The market for Blu-ray Disc (BD) players opened up last year after winning the standards war against the competing High Definition (HD) DVD format.

According to Digital Entertainment Group (DEG), an industry trade group, in the first three quarters of 2009, sales of BD players in the United States increased 13 percent over the same period last year. The U.S. accounts for a third of the world‘s 30 million players, which include PlayStation (PS) 3 consoles.

So what’s next? Possibly a link to another rising star: online video.

Common software

One of the world’s largest BD player original equipment manufacturers (OEMs), Videon Central, announced deals this fall to improve the player’s services and functionality. The goal? Turn the player into a fully-fledged set-top box for viewing Internet TV.
 
Videon is working with Related Content Database (RCDb), an open BD-Live software shop, to include interactive TV client software on each player. Another partnership with ActiveVideo Networks will improve the ability to access cloud-based video services delivered over the Web that support both linear and broadband programming.

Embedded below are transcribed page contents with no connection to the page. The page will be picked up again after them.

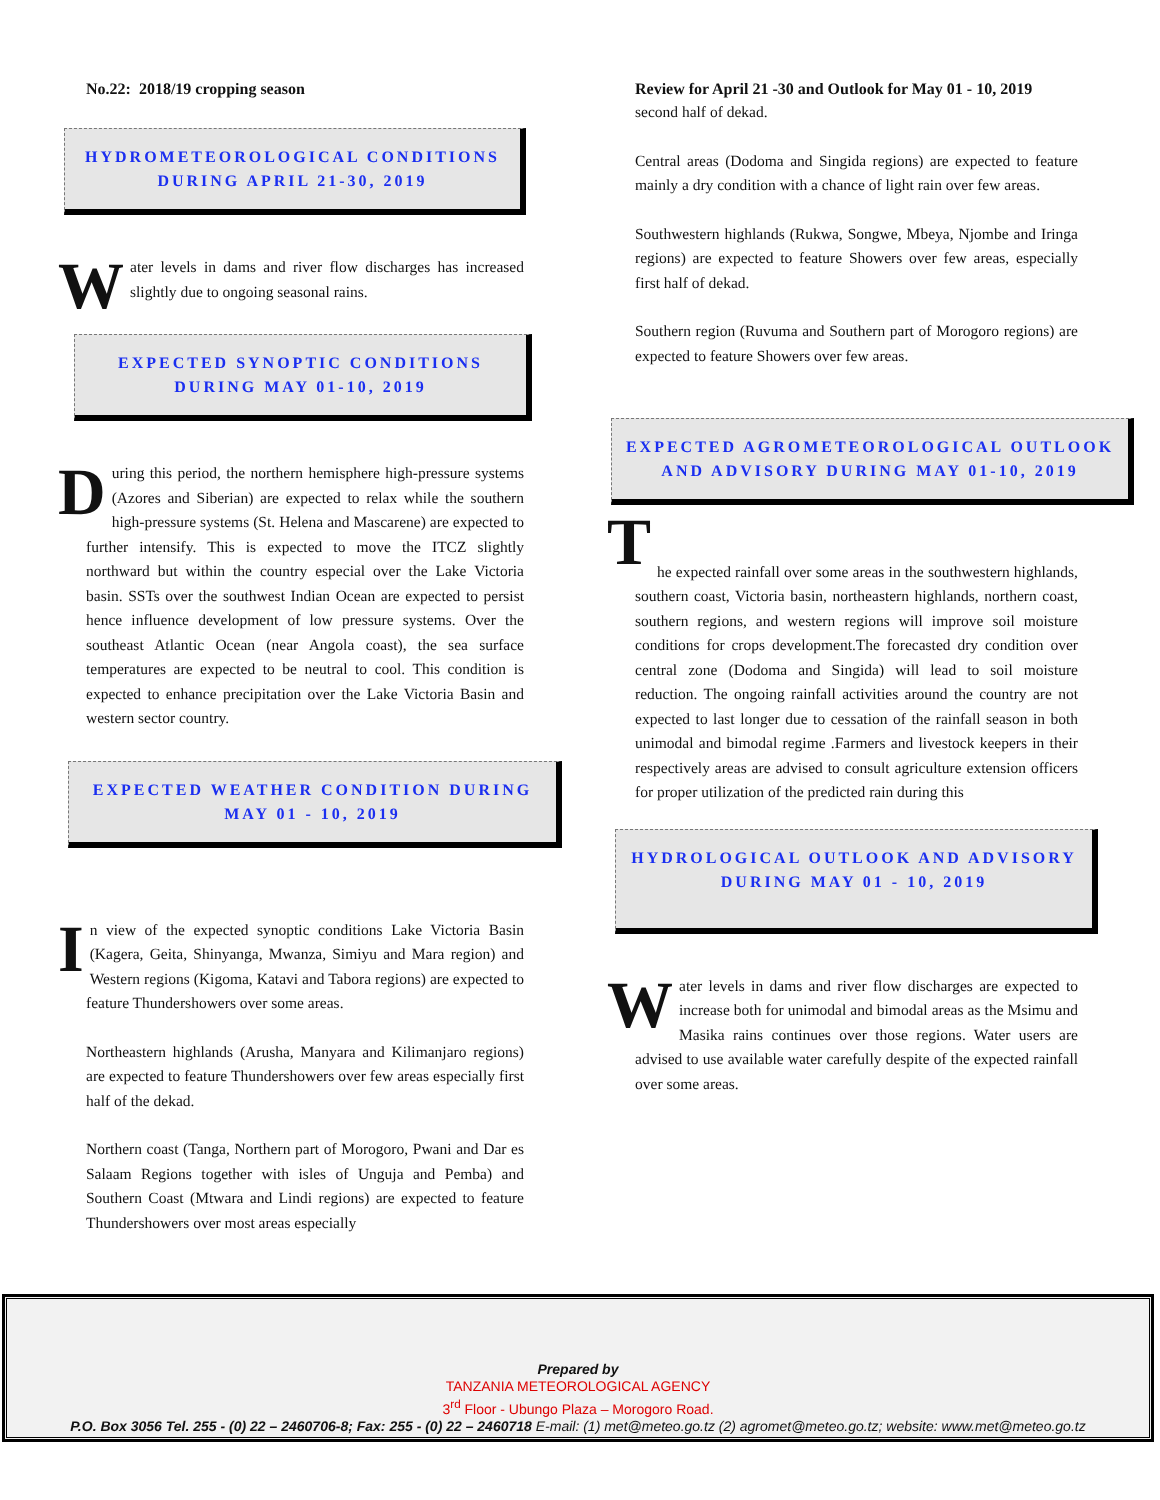No.22: 2018/19 cropping season
HYDROMETEOROLOGICAL CONDITIONS
DURING APRIL 21-30, 2019
Water levels in dams and river flow discharges has increased slightly due to ongoing seasonal rains.
EXPECTED SYNOPTIC CONDITIONS
DURING MAY 01-10, 2019
During this period, the northern hemisphere high-pressure systems (Azores and Siberian) are expected to relax while the southern high-pressure systems (St. Helena and Mascarene) are expected to further intensify. This is expected to move the ITCZ slightly northward but within the country especial over the Lake Victoria basin. SSTs over the southwest Indian Ocean are expected to persist hence influence development of low pressure systems. Over the southeast Atlantic Ocean (near Angola coast), the sea surface temperatures are expected to be neutral to cool. This condition is expected to enhance precipitation over the Lake Victoria Basin and western sector country.
EXPECTED WEATHER CONDITION DURING
MAY 01 - 10, 2019
In view of the expected synoptic conditions Lake Victoria Basin (Kagera, Geita, Shinyanga, Mwanza, Simiyu and Mara region) and Western regions (Kigoma, Katavi and Tabora regions) are expected to feature Thundershowers over some areas.
Northeastern highlands (Arusha, Manyara and Kilimanjaro regions) are expected to feature Thundershowers over few areas especially first half of the dekad.
Northern coast (Tanga, Northern part of Morogoro, Pwani and Dar es Salaam Regions together with isles of Unguja and Pemba) and Southern Coast (Mtwara and Lindi regions) are expected to feature Thundershowers over most areas especially
Review for April 21 -30 and Outlook for May 01 - 10, 2019
second half of dekad.
Central areas (Dodoma and Singida regions) are expected to feature mainly a dry condition with a chance of light rain over few areas.
Southwestern highlands (Rukwa, Songwe, Mbeya, Njombe and Iringa regions) are expected to feature Showers over few areas, especially first half of dekad.
Southern region (Ruvuma and Southern part of Morogoro regions) are expected to feature Showers over few areas.
EXPECTED AGROMETEOROLOGICAL OUTLOOK
AND ADVISORY DURING MAY 01-10, 2019
T
he expected rainfall over some areas in the southwestern highlands, southern coast, Victoria basin, northeastern highlands, northern coast, southern regions, and western regions will improve soil moisture conditions for crops development.The forecasted dry condition over central zone (Dodoma and Singida) will lead to soil moisture reduction. The ongoing rainfall activities around the country are not expected to last longer due to cessation of the rainfall season in both unimodal and bimodal regime .Farmers and livestock keepers in their respectively areas are advised to consult agriculture extension officers for proper utilization of the predicted rain during this
HYDROLOGICAL OUTLOOK AND ADVISORY
DURING MAY 01 - 10, 2019
Water levels in dams and river flow discharges are expected to increase both for unimodal and bimodal areas as the Msimu and Masika rains continues over those regions. Water users are advised to use available water carefully despite of the expected rainfall over some areas.
Prepared by
TANZANIA METEOROLOGICAL AGENCY
3<sup>rd</sup> Floor - Ubungo Plaza – Morogoro Road.
P.O. Box 3056 Tel. 255 - (0) 22 – 2460706-8; Fax: 255 - (0) 22 – 2460718 E-mail: (1) met@meteo.go.tz (2) agromet@meteo.go.tz; website: www.met@meteo.go.tz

The AVN deal also brings interfaces and graphics optimized for the TV and remote control navigation.
 
“The Blu-ray platform is not a movie platform; it is a software platform that can play movies,” RCDb President Herve Utheza said. “It supports the same underlying technology as tru2way….This will allow content providers and service operators to leverage the same content and applications.”

The RCDb client enables a BD player to load and unload applications and connect with a flexible, updateable set of third-party services and content offerings controlled by the player manufacturers and their retail partners.

The wide availability of this kind of client promises to open up BD players as universal client for Internet TV. This could allow consumers to watch movies and TV shows over their disk player without the need to purchase extra hardware.

A unified market

Utheza said the BD player has the potential to replace the numerous specialized Internet TV boxes such as the Apple TV, VUDU and Roku players.

“More devices are getting connected to the Internet, but the standards for interactive content are still immature,” he said. “A lot of these have their own way of presenting data and information.”

A digital media veteran who previously has worked with Thomson-RCA, OpenTV and Liberate Technologies (now owned in part by Comcast), Utheza said his firm is aiming to integrate the device and content worlds around the large base of connected BD devices.

Today most of the online content providers, such as Netflix, Pandora, and Amazon have to develop service integration using code written in C and C++, which is heavy and complicated. Utheza believes that the use of the standards built into Blu-ray and Java could help accelerate the creation of new services that can work across equipment from different providers.

In early November, RCDb provided a concrete example. It announced that it had entered a licensing agreement with Netflix to develop a Blu-Ray disc enabling Netflix members to watch movies and TV episodes on their PS3 consoles. (A partnership launched in July 2008 between Netflix and Microsoft Xbox has generated 1 million users.)

Complement or compete

The Videon Central deals likely will enable millions of BD players to deliver VOD services either in competition or collaboration with cable operators.

Thanks to the work of companies like Panasonic and Oracle/Sun, BD and tru2way are very close. Both support a common global execution model (GEM). But despite the similarities, some analysts doubt that MSOs will offer both technologies.

“It is hard to see a Blu-ray player and the set-top box coming together right now,” Park Associates Research Analyst Jayant Dasari said. “Blu-ray is more of a mainstream CE device, while the set-top box is an extension of the service provider into the home.”

Economics would explain some of the hesitation. “Including Blu-ray is only going to raise the cost of the set-top box and indirectly increase the cost for each home,” he said. Then there are potential operational expenses.

“Cable players are reticent to support third-party devices because of the additional service calls it could generate,” Dasari said. As an object lesson, he pointed to TiVo, another popular CE device with a cable-ready version that nonetheless posed obstacles for subscribers.

Consumer demand is strong for both HD content and time shifting. And like TiVo, BD players also have a built-in penchant for the Internet. According to the DEG, 80 percent of BD devices are BD-Live capable.